Indonesia’s most prolific serial killer was put to death 14 years ago today (June 10, 2008) after admitting to murdering 42 girls and women between 1986 and 1997.
Ahmad Suradji was 59 when he faced a firing squad in North Sumatra, having been found guilty of 363 pages worth of criminal charges.
The cattle-breeder turned local shaman and sorcerer targeted girls as young as 11 and buried them in a sugarcane plantation near his home.
Speaking after his arrest, Suradji claimed that the killings started after his father’s ghost came to him in a dream to say he needed to drink the saliva of 70 women to become a mystic healer.
He said: “My father did not specifically advise me to kill people.
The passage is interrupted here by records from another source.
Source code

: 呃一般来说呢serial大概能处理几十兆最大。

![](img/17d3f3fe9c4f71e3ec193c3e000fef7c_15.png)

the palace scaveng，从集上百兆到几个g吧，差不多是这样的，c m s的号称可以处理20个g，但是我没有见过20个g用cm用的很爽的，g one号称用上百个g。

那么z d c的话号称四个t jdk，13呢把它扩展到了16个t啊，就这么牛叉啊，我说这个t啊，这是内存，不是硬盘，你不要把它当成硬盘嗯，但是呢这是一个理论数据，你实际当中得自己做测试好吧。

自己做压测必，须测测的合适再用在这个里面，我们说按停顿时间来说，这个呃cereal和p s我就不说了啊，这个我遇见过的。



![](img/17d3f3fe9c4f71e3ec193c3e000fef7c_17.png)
So I was thinking, it would take ages if I have to wait to get seventy women.
“I was trying to get to it as fast as possible, I took my own initiative to kill.
“That was why from 1986 until now, I have killed 42 women.”
Women would often come to Suradji seeking spiritual guidance or hoping he could cast spells to improve their lives.
He would lead them out to the sugarcane field under the pretence of ritual or spell, get them to help him dig a hole and – claiming it was part of the procedure – bury them up to the waist.
When they were immobilised he would then strangle them and drink their saliva, stripping the clothes from their corpses and positioning their heads towards his house – which he believed gave him extra powers.
The sick spree finally came to an end in April 1997 when 21-year-old Sri Kemala Dewi was found dead in the sugarcane field.
A 15-year-old rickshaw puller told police he’d dropped Dewi off at Suradji’s house three days prior.
Although he initially denied the murder, police found Dewi’s handbag, dress and bracelet in his home. He would later confess to all the killings, sparking a gruesome excavation of the field which turned up a total of 42 decomposed bodies.
One of Suradji’s three wives, Tumini, was tried as an accomplice in the 1998 trial.
She was also sentenced to death but later saw her sentence reduced to life in prison.